After the play ended, Michael Ellsessar was slow to his feet. As he tried to stand, his legs buckled. He was in cardiac arrest.
Despite getting immediate CPR, Michael died that day on November 15.
Michael's story is all too familiar: A perfectly healthy student-athlete collapses on the field after getting hit in the chest. That first sign of heart trouble is his last -- a freak medical accident that inexplicably ends a young life.
"It was the worst news I ever received," said John Ellsessar, his father. "No parent should bury their child. No 16-year-old should die playing a game they love."
The grief leads to questions. Ellsessar sees automated external defibrillator as something that might have given his son a chance.
"Every school should have one," he said. "If we're losing kids to cardiac arrest because of commotio cordis, we have an opportunity to stop and prevent it. Why shouldn't we be advocating that?"
Commotio cordis occurs if a person gets struck at the right place during a rare moment of the cardiac cycle. The impact disrupts the heart's normal rhythm and puts it into ventricular fibrillation.
Michael's parents have heard from cardiologists that their son's probable cause of death is commotio cordis.

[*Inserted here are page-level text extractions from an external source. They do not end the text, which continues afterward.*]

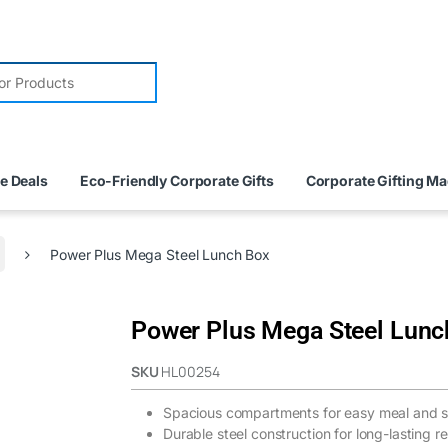
e Deals
Eco-Friendly Corporate Gifts
Corporate Gifting M
Power Plus Mega Steel Lunch Box
Power Plus Mega Steel Lunc
SKU
HL00254
Spacious compartments for easy meal and s
Durable steel construction for long-lasting rel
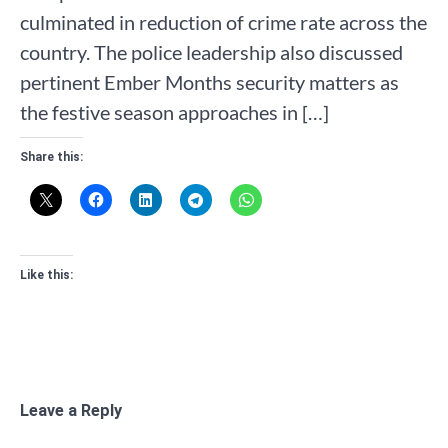
culminated in reduction of crime rate across the
country. The police leadership also discussed
pertinent Ember Months security matters as
the festive season approaches in […]
Share this:
Like this:
Leave a Reply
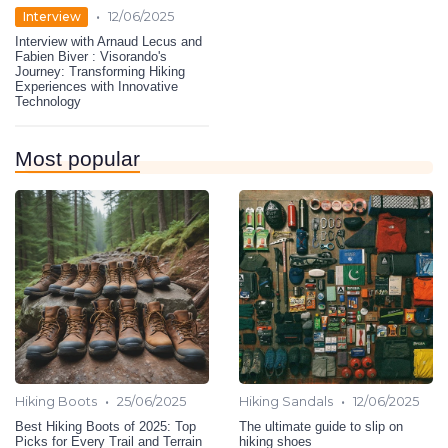
•
Interview
12/06/2025
Interview with Arnaud Lecus and
Fabien Biver : Visorando's
Journey: Transforming Hiking
Experiences with Innovative
Technology
Most popular
•
•
Hiking Boots
25/06/2025
Hiking Sandals
12/06/2025
Best Hiking Boots of 2025: Top
The ultimate guide to slip on
Picks for Every Trail and Terrain
hiking shoes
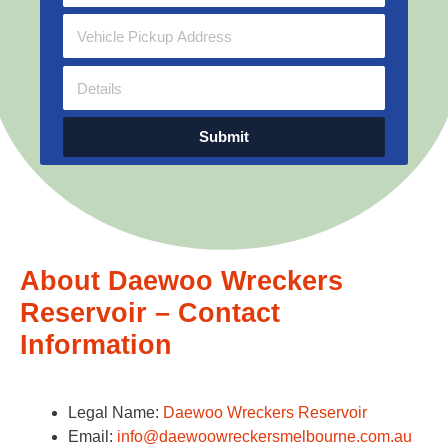
Submit
About Daewoo Wreckers
Reservoir – Contact
Information
Legal Name:
Daewoo Wreckers Reservoir
Email:
info@daewoowreckersmelbourne.com.au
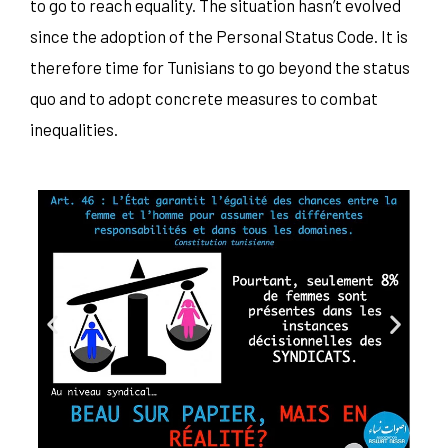
to go to reach equality. The situation hasn’t evolved
since the adoption of the Personal Status Code. It is
therefore time for Tunisians to go beyond the status
quo and to adopt concrete measures to combat
inequalities.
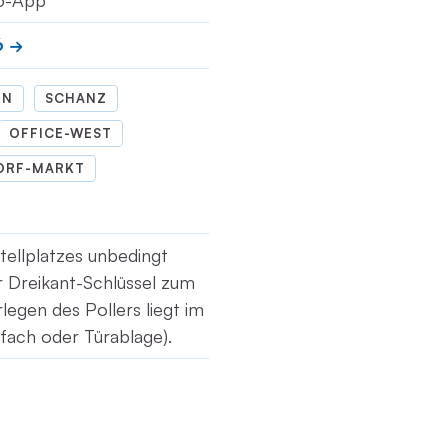
io-App
6
IN
SCHANZ
OFFICE-WEST
ORF-MARKT
tellplatzes unbedingt
r Dreikant-Schlüssel zum
legen des Pollers liegt im
fach oder Türablage).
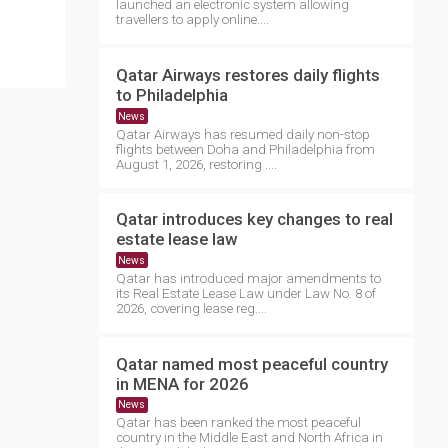
launched an electronic system allowing
travellers to apply online....
Qatar Airways restores daily flights
to Philadelphia
News
Qatar Airways has resumed daily non-stop
flights between Doha and Philadelphia from
August 1, 2026, restoring ....
Qatar introduces key changes to real
estate lease law
News
Qatar has introduced major amendments to
its Real Estate Lease Law under Law No. 8 of
2026, covering lease reg....
Qatar named most peaceful country
in MENA for 2026
News
Qatar has been ranked the most peaceful
country in the Middle East and North Africa in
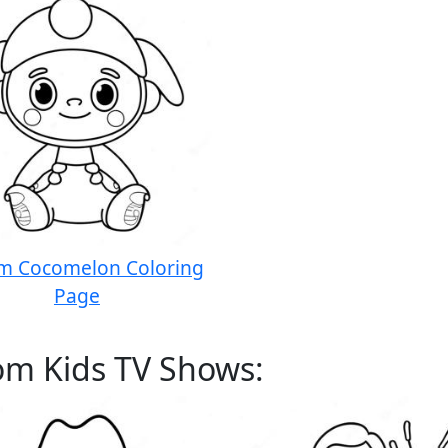
om Cocomelon Coloring
Page
om Kids TV Shows:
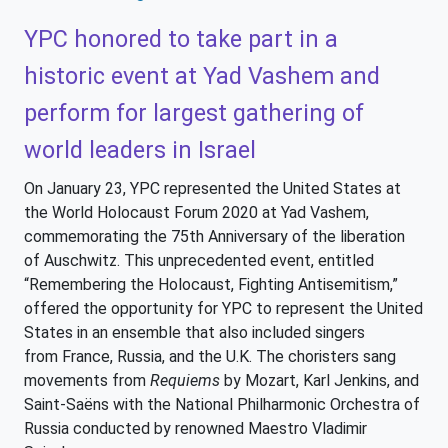
YPC honored to take part in a
historic event at Yad Vashem and
perform for largest gathering of
world leaders in Israel
On January 23, YPC represented the United States at
the World Holocaust Forum 2020 at Yad Vashem,
commemorating the 75th Anniversary of the liberation
of Auschwitz. This unprecedented event, entitled
“Remembering the Holocaust, Fighting Antisemitism,”
offered the opportunity for YPC to represent the United
States in an ensemble that also included singers
from France, Russia, and the U.K. The choristers sang
movements from
Requiems
by Mozart, Karl Jenkins, and
Saint-Saëns with the National Philharmonic Orchestra of
Russia conducted by renowned Maestro Vladimir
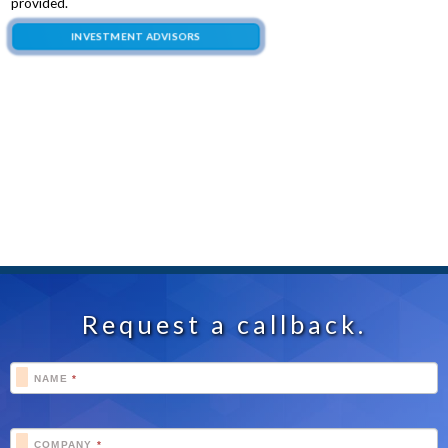
provided.
INVESTMENT ADVISORS
Request a callback.
Footer
NAME
*
Schedule
COMPANY
*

The family from Sutton, Massachusetts, is waiting for the results of further examinations.
In December, a 16-year-old catcher died after being hit in the chest by a pitch during an after-school practice in Paterson, New Jersey, according to police. Thomas Adams, 16, was indoors in the gym practicing when he was struck by a pitch, stood up and said, "I can't breathe," authorities said.

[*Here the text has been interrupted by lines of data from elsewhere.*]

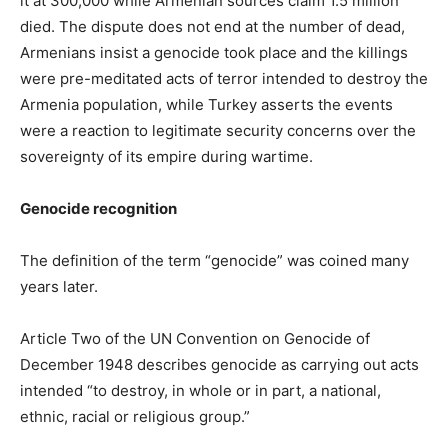
it at 300,000 while Armenian sources claim 1.5 million
died. The dispute does not end at the number of dead,
Armenians insist a genocide took place and the killings
were pre-meditated acts of terror intended to destroy the
Armenia population, while Turkey asserts the events
were a reaction to legitimate security concerns over the
sovereignty of its empire during wartime.
Genocide recognition
The definition of the term “genocide” was coined many
years later.
Article Two of the UN Convention on Genocide of
December 1948 describes genocide as carrying out acts
intended “to destroy, in whole or in part, a national,
ethnic, racial or religious group.”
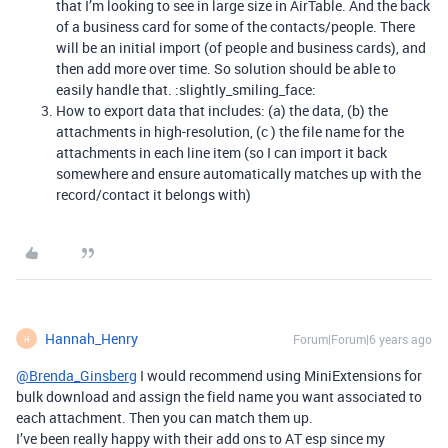
that I’m looking to see in large size in AirTable. And the back
of a business card for some of the contacts/people. There
will be an initial import (of people and business cards), and
then add more over time. So solution should be able to
easily handle that. :slightly_smiling_face:
How to export data that includes: (a) the data, (b) the
attachments in high-resolution, (c ) the file name for the
attachments in each line item (so I can import it back
somewhere and ensure automatically matches up with the
record/contact it belongs with)
Hannah_Henry
Forum|Forum|6 years ago
H
@Brenda_Ginsberg
I would recommend using MiniExtensions for
bulk download and assign the field name you want associated to
each attachment. Then you can match them up.
I’ve been really happy with their add ons to AT esp since my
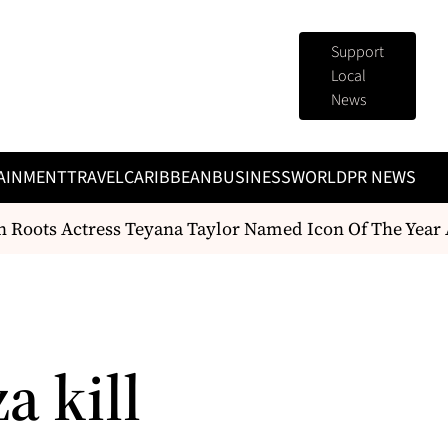
Support
Local
News
AINMENT
TRAVEL
CARIBBEAN
BUSINESS
WORLD
PR NEWS
oots Actress Teyana Taylor Named Icon Of The Year A
za kill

Such accidents occur in high school sports, and some experts say it's critical to have first aid equipment such as an automated external defibrillator, or AED, on the scene.
An AED is a portable, self-contained machine that can shock the heart back into rhythm. The device comes with complete audio instructions, telling a person about placing the electrode patches in specific locations.

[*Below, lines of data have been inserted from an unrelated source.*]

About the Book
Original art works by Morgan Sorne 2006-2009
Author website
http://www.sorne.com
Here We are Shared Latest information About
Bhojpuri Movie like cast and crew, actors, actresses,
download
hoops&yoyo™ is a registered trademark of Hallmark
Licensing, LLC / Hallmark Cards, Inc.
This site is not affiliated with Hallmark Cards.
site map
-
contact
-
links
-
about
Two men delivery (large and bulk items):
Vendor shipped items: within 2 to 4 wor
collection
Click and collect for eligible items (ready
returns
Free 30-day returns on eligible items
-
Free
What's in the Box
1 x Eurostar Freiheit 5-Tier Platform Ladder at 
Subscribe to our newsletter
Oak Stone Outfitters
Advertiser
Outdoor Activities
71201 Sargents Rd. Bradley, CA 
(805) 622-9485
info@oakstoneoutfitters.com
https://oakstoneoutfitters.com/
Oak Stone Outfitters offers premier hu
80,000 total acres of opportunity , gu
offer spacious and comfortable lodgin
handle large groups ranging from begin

For years, parents who've lost children in such heart-related incidents have lobbied Congress to pass a law requiring schools to have AEDs. That measure called the Josh Miller HEARTS Act is backed by the American Heart Association. It passed the House of Representatives in 2009, but never passed the Senate, because of fiscal questions.
AEDs cost between $1,500 to $2,000, leading some to question how practical or useful it would be to have the units for a condition that rarely affects students.
"Units cost $1,000 if bought in bulk," said Dr. Terry Gordon, a retired cardiologist, who advocates for the bill. "The cost of transporting a child from the football field to ER is more than $1,000 -- in which time, they could get brain damage. The cost to everyone is in the millions. This is cost-effective."
Based on a count of media stories, Gordon estimates that about 237 children have died of sudden cardiac arrest in schools across America since 2008.
The defibrillators are not only for children, but for staff, teachers and people who use the schools as a community facility in off-hours.
Dr. Paul Chan, who recently wrote an article on AEDs in the Journal of the American Medical Association, said the issue is complex.
Studies show that AEDs are effective, but they tend to be in highly-trafficked area like airports.
"In regards to schools, we hear anecdotal stories of kids collapsing on football field and having cardiac arrests," said Chan. "The challenge is that, it's not clear to me that a portable AED in every school is a cost-effective way of addressing the problem.
"The actual likelihood of cardiac arrest events in a middle school or high school is going to be lower than an airport where you have thousands traveling. In a school, it's the same students. Most of them will never have an event. Their chance of having cardiac events is very low."
Chan said he is not aware of any cost-benefit analysis and he said an AED may not help every heart case, as some people may not respond if they have congenital heart conditions.
But Chan said that lives could be saved if AEDs are more readily available.
"It's certainly plausible, if a defibrillator was around," he said. "It's an emotionally charged issue. The costs, even if it's high, it might be a worthwhile investment -- even if it doesn't happen often at school."
The AEDs should be in every school, said Leah Olverd, who survived a heart attack at the age of 14.
"If someone didn't spend $1,200, I wouldn't be standing here," she said. "I can't imagine putting a price on a child. How could you say these kids aren't worth $1,200?"
In 2006, Olverd, then a high school sophomore, collapsed during volleyball practice. Her coaches shocked her four times using an AED that was available at her school.
"In the beginning, schools would say they didn't want it because of liability," said Olverd, who is now a sophomore at Fordham University. "They were nervous about it. Now, it's a liability to not have it. We should have them all over the place. Not to have an AED is like not having a fire extinguisher."